Objects and features of the invention

A primary object of the present invention is to propose a solar concentrator of the kind defined in the introduction in which both electrical energy and thermal energy are extracted from the incident sunlight. Another object of the solar concentrator according to the present invention is that the cooling medium for the solar panel is warmed in a number of steps.

A further object of the present invention is that the parabolas which form part of the solar concentrator should be exposed to direct radiation from the sun.

At least the primary object of the present invention is achieved by a solar concentrator having the features indicated in the independent claim 1 set out below.

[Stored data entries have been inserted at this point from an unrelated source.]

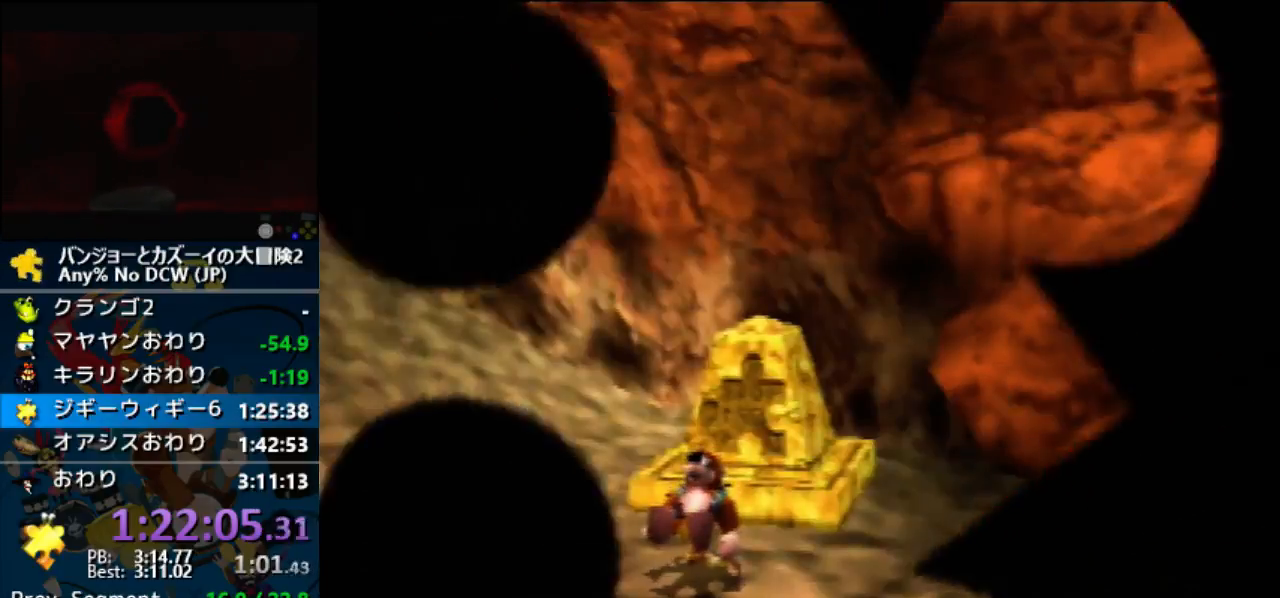
Gameplay with a controller (Nintendo layout); each line is a JSON object with the inputs held at the frame after it. "events" lists button and stick changes between this image and that frame as [ms after this image, input, new state], when the widget could be followed in between. Not read: DPAD_DOWN L1 L3 R3 START.
{"buttons": ["Z"], "left_stick": "center", "events": []}
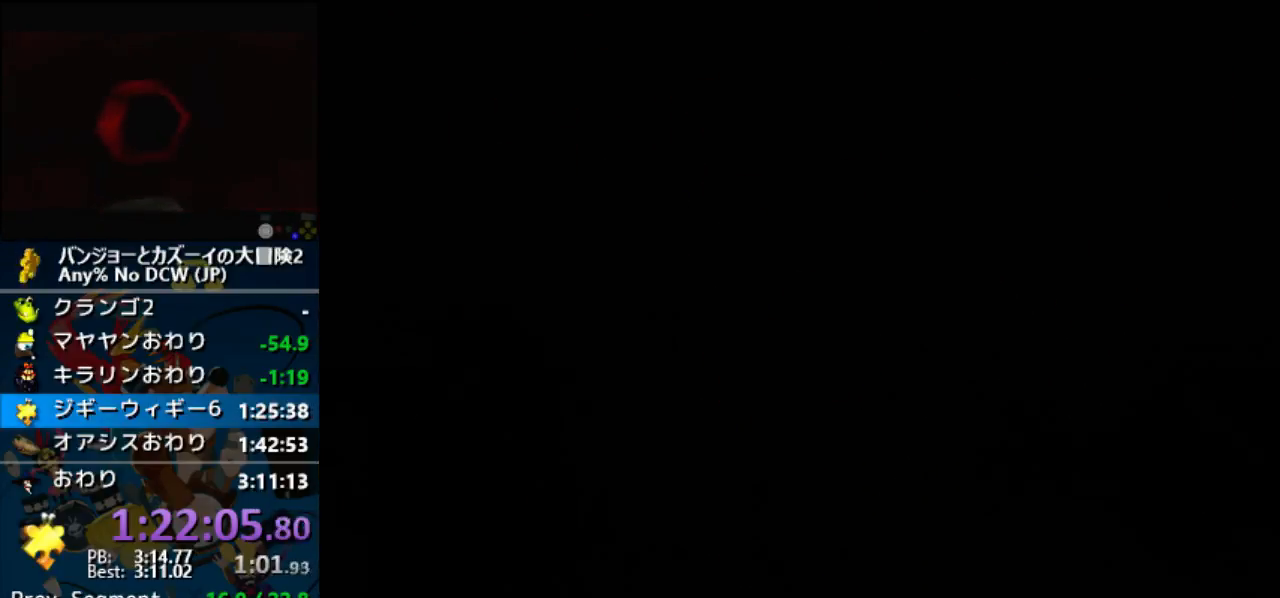
{"buttons": ["Z"], "left_stick": "center", "events": []}
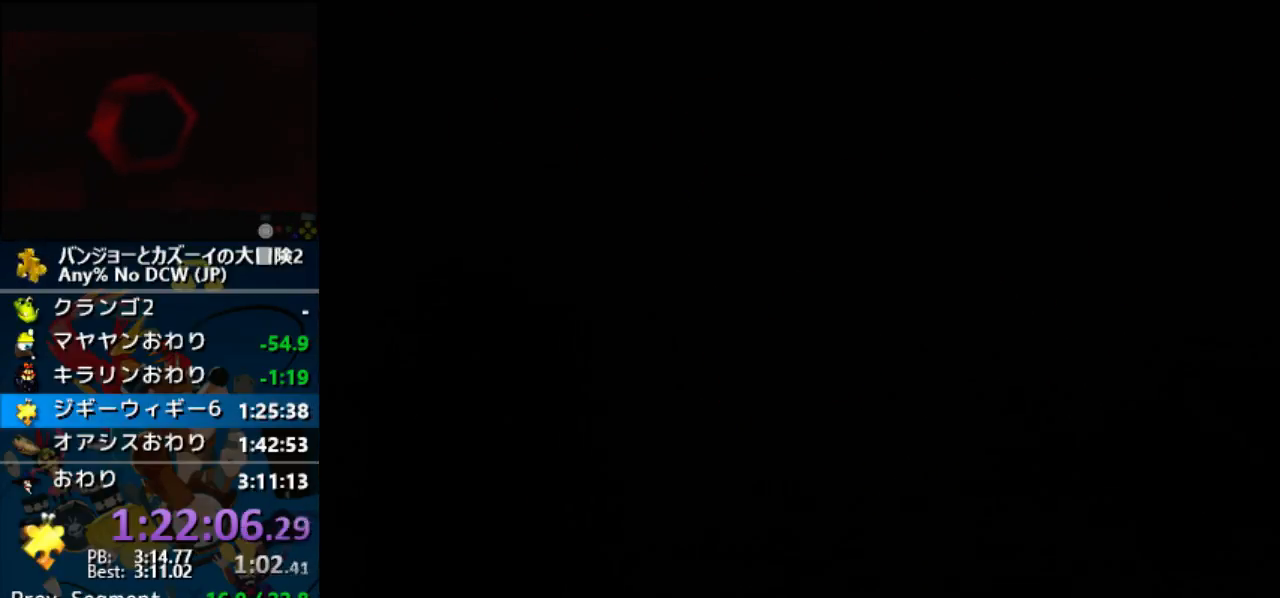
{"buttons": ["Z"], "left_stick": "center", "events": []}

Preferred embodiments of the invention are defined in the dependent claims.

Brief description of the drawings

Preferred embodiments of the invention are described below with reference to the attached drawings, in which: Fig. 1 depicts a first perspective view of a preferred embodiment of a solar concentrator according to the present invention; Fig. 2 depicts a second perspective view of the solar concentrator according to Fig. 1; Fig. 3 depicts a side view of the solar concentrator according to Fig. 1; Fig. 4 depicts a perspective view of a unit which forms part of the solar concentrator according to Fig. 1; Fig. 5 depicts the principle of the beam pattern of the first and second parabolas which form part of the solar concentrator according to Fig. 1; Fig. 6 depicts a side view of the solar concentrator according to Fig. 1, illustrating an example of the path of the cooling medium through the solar concentrator;

Fig. 7 depicts a side view of an alternative embodiment of the solar concentrator according to the present invention, illustrating an example of the path of the cooling medium through the solar concentrator; and

Fig. 8 depicts schematically in plan view an alternative embodiment of a solar concentrator according to the present invention, showing the beam pattern.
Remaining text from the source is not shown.